The European Society of Cardiology (ESC) updated their 2010 guidelines on the management of adult congenital heart disease (ACHD) in 2020.[2] Their recommendations regarding surgical intervention in and follow-up of patients with pulmonary atresia with ventricular septal defect (PA-VSD) are outlined below.

Surgical intervention

Note the following:

  • Patients with unrepaired PA-VSD, or those who underwent previous palliative procedures, who survive to adulthood: Modern surgical or interventional procedures may be beneficial.
  • Consider the following patients for surgery: Those with good-sized confluent PAs and those with large major aortopulmonary collateral arteries (MAPCAs) that are anatomically suitable unifocalization, who have not developed severe pulmonary vascular disease owing to protecting stenosis
  • Catheter interventions may include balloon dilation/stenting of collateral vessels for pulmonary blood flow enhancement; however, patients with severe hemoptysis may need to undergo coiling of the ruptured collateral vessels.
  • Patients with good-sized PAs absent a pulmonary trunk: Repair with a right ventricle (RV) to pulmonary artery (RV–PA) conduit.
  • Patients with confluent but hypoplastic PAs: An arterial shunt or reconstruction of the RV outflow tract (OT) (without VSD closure) is usually needed. This may enhance PA growth and then be reviewed at a later stage for repair using a valved conduit.
  • Patients with nonconfluent PAs and adequate, but not excessive, pulmonary blood flow in infancy: These patients can survive into adulthood without surgery.
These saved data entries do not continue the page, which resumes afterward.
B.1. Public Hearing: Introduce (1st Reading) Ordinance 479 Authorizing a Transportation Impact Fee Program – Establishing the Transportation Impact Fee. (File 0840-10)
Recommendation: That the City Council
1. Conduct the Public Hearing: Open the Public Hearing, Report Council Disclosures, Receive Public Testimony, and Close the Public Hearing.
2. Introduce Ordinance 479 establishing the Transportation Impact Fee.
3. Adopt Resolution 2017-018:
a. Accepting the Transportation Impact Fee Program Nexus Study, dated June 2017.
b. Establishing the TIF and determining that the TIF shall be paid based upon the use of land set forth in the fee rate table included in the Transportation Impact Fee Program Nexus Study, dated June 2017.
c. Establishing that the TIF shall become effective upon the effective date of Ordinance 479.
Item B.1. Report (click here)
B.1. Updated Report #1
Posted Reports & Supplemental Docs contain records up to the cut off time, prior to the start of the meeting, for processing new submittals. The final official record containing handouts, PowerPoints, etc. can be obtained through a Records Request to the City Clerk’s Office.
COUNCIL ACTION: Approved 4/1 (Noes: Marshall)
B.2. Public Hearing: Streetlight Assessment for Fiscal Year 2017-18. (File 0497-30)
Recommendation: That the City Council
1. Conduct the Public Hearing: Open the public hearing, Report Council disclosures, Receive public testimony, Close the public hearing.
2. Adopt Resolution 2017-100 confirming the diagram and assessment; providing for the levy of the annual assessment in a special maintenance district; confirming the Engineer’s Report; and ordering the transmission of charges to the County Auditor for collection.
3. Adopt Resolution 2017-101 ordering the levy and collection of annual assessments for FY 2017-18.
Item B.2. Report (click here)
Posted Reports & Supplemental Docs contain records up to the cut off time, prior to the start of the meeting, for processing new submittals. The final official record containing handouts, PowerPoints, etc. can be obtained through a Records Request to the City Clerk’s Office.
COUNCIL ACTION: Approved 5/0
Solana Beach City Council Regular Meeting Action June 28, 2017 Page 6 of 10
Periodic follow-up of patients with PA-VSD is recommended at least once every year at a specialized ACHD institution. Monitor closely and evaluate and review sooner in the setting of symptoms such as dyspnea, increasing cyanosis, change in shunt murmur, heart failure, or arrhythmias.

Consider patients with segmental pulmonary arterial hypertension (PAH) for targeted PAH therapy.